Integrational vector method TUM12.jpg

To show, that the stable integration worked, we picked 36 clones from the plates with yeasts transformed with the linearized integration vector plasmid (insert: BBa K300007[4]). These 36 clones were put into non-selective YPD medium and passaged 4 times. After 48 hours, the last culture was used to inoculate an overnight culture. The OD of all candidates was measured. We had 5 negatives, probably due to mistakes in pipetting. The rest of the cultures were diluted to OD 0.4 and 100 ml of it were used to plate on selective (meaning G418+) petri dishes.


Of the 31 remaining plates, 21 were empty.

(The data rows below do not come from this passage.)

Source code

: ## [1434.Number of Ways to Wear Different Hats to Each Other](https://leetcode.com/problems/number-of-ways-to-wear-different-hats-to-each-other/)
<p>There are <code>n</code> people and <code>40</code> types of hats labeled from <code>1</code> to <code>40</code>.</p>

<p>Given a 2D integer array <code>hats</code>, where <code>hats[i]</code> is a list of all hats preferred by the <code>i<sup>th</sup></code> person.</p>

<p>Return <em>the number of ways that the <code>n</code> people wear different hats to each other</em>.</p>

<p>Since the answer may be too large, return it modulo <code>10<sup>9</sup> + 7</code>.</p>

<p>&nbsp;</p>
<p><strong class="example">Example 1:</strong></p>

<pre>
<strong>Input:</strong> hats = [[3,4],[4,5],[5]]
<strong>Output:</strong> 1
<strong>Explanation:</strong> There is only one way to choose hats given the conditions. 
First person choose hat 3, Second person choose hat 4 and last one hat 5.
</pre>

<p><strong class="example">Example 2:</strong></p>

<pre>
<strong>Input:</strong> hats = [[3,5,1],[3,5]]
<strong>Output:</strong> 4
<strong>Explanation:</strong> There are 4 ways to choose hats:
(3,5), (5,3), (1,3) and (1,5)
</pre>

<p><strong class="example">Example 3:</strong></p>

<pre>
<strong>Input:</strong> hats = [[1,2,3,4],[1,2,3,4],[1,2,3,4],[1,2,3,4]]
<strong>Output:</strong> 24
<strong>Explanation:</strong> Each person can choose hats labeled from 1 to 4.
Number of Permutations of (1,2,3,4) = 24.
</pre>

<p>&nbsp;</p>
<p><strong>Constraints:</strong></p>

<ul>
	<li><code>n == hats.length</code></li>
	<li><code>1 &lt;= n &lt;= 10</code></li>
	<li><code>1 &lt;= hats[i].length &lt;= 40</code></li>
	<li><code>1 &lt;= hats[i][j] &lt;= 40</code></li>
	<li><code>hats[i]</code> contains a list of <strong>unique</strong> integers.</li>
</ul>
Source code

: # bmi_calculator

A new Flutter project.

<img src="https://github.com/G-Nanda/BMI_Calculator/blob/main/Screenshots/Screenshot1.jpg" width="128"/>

The cfu of the positive plates were:
Genome integration cfu TUM12.png
  • 3
  • 8
  • 12
  • 49
  • 68
  • 282
  • >1000
  • >10 000
  • >10 000
  • >10 000

The plan is to PCR at least two of the clones to gain knowledge why there's been such drastic differences in between the different clones regarding the in the integration efficiency and endurance.

As of the mOrange cassette (BBa K300007[5]), we couldn't show any fluorescence which suggests a corrupt insert.